Different biomaterials used on muscle wounds in mice: saline solution as a control, particulate extracellular matrix (ECM) derived from bladder tissue, polyethylene and polyethylene glycol (PEG) led to different immune responses. Here, t-distributed stochastic neighbor embedding analysis of flow cytometry data three weeks after injury. Credit: Adapted with permission from ref. 7, Elsevier

To Elisseeff, biomaterials research can potentially lead to ways of regenerating damaged or lost tissue. The interaction between biology and material is intricate given how the tissue’s microenvironment and its cues shape cellular behavior. That’s why collaboration is a key ingredient in such projects, she says, whether one comes to the field as a biologist or a materials scientist. As a bioengineer, she is keen on making materials for pressing needs. But at the moment, she and her team are not making new materials. Instead, the researchers are taking on a more fundamental issue central to all of biomaterials research and applications: a better characterization of the immune response to and interaction with materials. “Because the immune system is so complicated, we really have to do it in vivo,” says Elisseeff. “Nothing we did in vitro really predicted much of the in vivo.”
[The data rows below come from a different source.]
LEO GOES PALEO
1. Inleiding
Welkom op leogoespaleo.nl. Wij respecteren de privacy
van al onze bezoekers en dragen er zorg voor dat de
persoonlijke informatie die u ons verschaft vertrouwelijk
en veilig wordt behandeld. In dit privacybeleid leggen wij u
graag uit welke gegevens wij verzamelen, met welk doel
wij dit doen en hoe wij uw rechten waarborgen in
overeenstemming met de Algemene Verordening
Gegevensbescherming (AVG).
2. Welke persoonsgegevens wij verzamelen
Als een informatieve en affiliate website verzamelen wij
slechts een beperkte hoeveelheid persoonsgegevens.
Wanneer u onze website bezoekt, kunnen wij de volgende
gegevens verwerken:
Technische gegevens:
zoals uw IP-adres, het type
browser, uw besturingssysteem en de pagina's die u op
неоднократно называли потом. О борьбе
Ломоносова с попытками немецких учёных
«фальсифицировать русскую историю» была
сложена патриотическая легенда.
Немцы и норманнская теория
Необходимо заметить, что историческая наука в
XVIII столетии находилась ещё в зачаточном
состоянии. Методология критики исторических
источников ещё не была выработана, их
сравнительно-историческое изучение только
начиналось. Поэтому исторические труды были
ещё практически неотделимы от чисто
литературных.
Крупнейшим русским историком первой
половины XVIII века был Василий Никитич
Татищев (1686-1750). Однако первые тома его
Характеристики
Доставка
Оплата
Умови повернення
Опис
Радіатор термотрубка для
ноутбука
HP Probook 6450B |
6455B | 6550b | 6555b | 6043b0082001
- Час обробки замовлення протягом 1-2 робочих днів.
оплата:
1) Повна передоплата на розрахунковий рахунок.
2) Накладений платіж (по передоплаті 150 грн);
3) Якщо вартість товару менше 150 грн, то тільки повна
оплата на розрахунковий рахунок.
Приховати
Materials long thought to be inert, such as the synthetic polymer PEG, have been shown in some studies to generate immune responses. This can be an issue with drugs made as PEGylated conjugates.

When Elisseeff and her team studied the microenvironment around biological and synthetic scaffolds placed onto tissue wounds in mice, they found diverging immune profiles, also when PEG is present. “It definitely does something,” she says. Separately, she is advancing the emerging field of immunoengineering in which biomaterials target the immune system and trigger a desired response. That might be to support wound healing or to stimulate the immune system to combat cancer in a person’s body.

Adding ‘omics to materials science is a way to mechanistically dissect the interplay between materials and a biological system. It’s a tall order, but as biomaterials labs put more bio into their biomaterials, they see promise.